行为型模式包含模板方法模式、命令模式、访问者模式、迭代器模式、观察者模式、中介者模式、备忘录模式、解释器模式(Interpreter模式)、状态模式、策略模式、职责链模式(责任链模式)。行为型模式对在不同的对象之间划分责任和算法的抽象化,行为型模式不仅仅关注类和对象的结构,而且重点关注他们之间的相互作用,通过行为型模式,可以更加清晰地划分类与对象的职责,并研究系统在运行时实例对象之间的交互。

4.1 模板方法模式

abstract class AbstractClass {
    constructor() {}

    // 模板方法
    public template() : void {
        this.operation1();
        this.hookMethod() && this.operation2();
        this.operation3();
    }

    // 基本方法
    protected operation1() : void {
        console.log('使用了方法operation1');
    }

    protected operation2() : void {
        console.log('使用了方法operation2');
    }

    protected operation3() : void {
        console.log('使用了方法operation3');
    }

    // 钩子方法
    protected hookMethod() : boolean {
        return true;
    }
}

class ConcreteClassA extends AbstractClass {
    protected operation2() :void {
        console.log('对该方法operation2进行了修改再使用');
    }

    protected operation3() :void {
        console.log('对该方法operation3进行了修改再使用');
    }
}

class ConcreteClassB extends AbstractClass {
    // 覆盖钩子方法
    protected hookMethod() : boolean {
        return false;
    }
}

function main() {
    const class1 : AbstractClass = new ConcreteClassA();
    const class2 : AbstractClass = new ConcreteClassB();

    class1.template();
    class2.template();
}

main();

4.2 命令模式

interface Command {
    execute() : void;
    undo() : void;
}

// 开启命令
class ConcreteCommandOn implements Command {
    private receiver : Receiver;
    constructor(receiver : Receiver) {
        this.receiver = receiver;
    }

    // 执行命令的方法
    public execute() : void {
        this.receiver.actionOn();
    }

    // 撤销命令的方法
    public undo() : void {
        this.receiver.actionOff();
    }
}

// 关闭命令
class ConcreteCommandOff implements Command {
    private receiver : Receiver;
    constructor(receiver : Receiver) {
        this.receiver = receiver;
    }

    // 执行命令的方法
    public execute() : void {
        this.receiver.actionOff();
    }

    // 撤销命令的方法
    public undo() : void {
        this.receiver.actionOn();
    }
}

// 空命令(省去判空操作)

所给资料 |
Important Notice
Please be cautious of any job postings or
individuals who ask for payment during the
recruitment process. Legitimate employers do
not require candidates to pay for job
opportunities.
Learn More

---

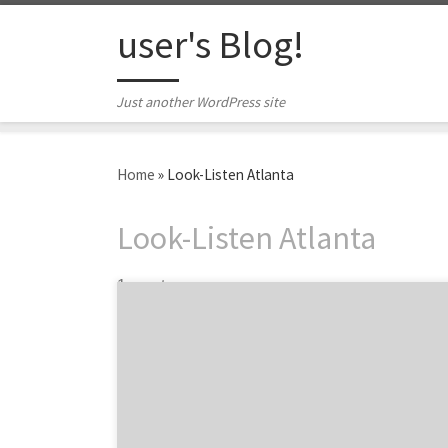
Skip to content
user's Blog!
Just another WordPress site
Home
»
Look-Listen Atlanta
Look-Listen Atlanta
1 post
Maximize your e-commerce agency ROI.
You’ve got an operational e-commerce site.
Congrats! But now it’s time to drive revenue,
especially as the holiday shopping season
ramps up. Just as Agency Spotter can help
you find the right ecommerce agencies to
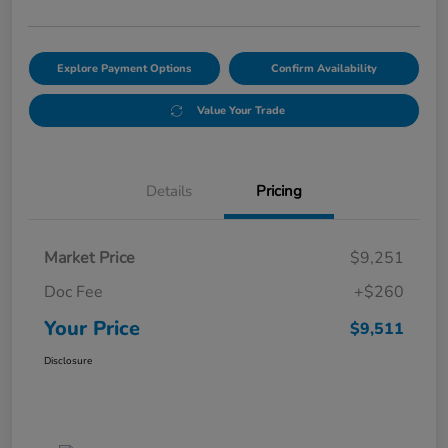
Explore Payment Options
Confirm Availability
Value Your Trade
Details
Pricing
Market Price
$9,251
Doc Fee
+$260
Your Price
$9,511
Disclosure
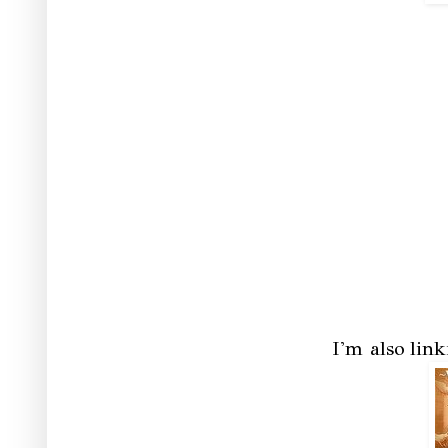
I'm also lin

* * *

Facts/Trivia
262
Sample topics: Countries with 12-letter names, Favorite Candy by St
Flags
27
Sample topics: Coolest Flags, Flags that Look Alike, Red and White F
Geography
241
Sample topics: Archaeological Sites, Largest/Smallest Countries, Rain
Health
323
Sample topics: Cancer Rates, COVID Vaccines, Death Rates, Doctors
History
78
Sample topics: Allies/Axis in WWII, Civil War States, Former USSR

任务说明 |
从讲行为型设计模式的文档节选停下的地方往下续写。 以上资料在这里用不上。

书面回答 |
class NoCommand implements Command {
    public execute() : void {}
    public undo() : void {}
}

class Receiver {
    public actionOn() : void {
        console.log('我是命令接收者,开启了某动作');
    }
    public actionOff() : void {
        console.log('我是命令接收者,关闭了某动作');
    }
}

class Invoker {
    private onCommands : Array<Command>;
    private offCommands : Array<Command>;
    private undoCommand : Command;
    private slotNum : number = 7;
    constructor() {
        this.undoCommand = new NoCommand();
        this.onCommands = [];
        this.offCommands = [];

        for (let i = 0; i < this.slotNum; i++) {
            this.onCommands[i] = new NoCommand();
            this.offCommands[i] =  new NoCommand();
        }
    }

    public setCommand(index : number, onCommand : Command, offCommand : Command) : void {
        this.onCommands[index] = onCommand;
        this.offCommands[index] = offCommand;
    }

    // 开启
    public on (index : number) : void {
        this.onCommands[index].execute();// 调用相应方法
        //记录这次操作,用于撤销
        this.undoCommand = this.onCommands[index];
    }

    // 关闭
    public off (index : number) : void {
        this.offCommands[index].execute();
        this.undoCommand = this.offCommands[index];
    }

    // 撤销
    public undo () : void {
        this.undoCommand.undo();
    }
}

function main() {
    // 创建接收者
    const receiver : Receiver = new Receiver();

    // 创建命令
    const commandOn : Command = new ConcreteCommandOn(receiver);
    const commandOff : Command = new ConcreteCommandOff(receiver);

    // 创建调用者
    const invoker : Invoker = new Invoker();
    invoker.setCommand(0, commandOn, commandOff);

    invoker.on(0);
    invoker.off(0);
    invoker.undo();
}

main();

4.3 访问者模式

abstract class AbstractElement {
    // 定义业务逻辑
    public abstract doSomething() : void;
    // 允许谁来访问
    public abstract accept (visitor : Visitor) : void;
}

class ConcreteElement1 extends AbstractElement{
    public doSomething() : void {
        console.log('ConcreteElement1执行的业务逻辑');
    }

    public accept(visitor : Visitor) : void {
        visitor.visit1(this)
    }
}

class ConcreteElement2 extends AbstractElement{
    public doSomething() : void {
        console.log('ConcreteElement1执行的业务逻辑');
    }

    public accept(visitor : Visitor) : void {
        visitor.visit2(this)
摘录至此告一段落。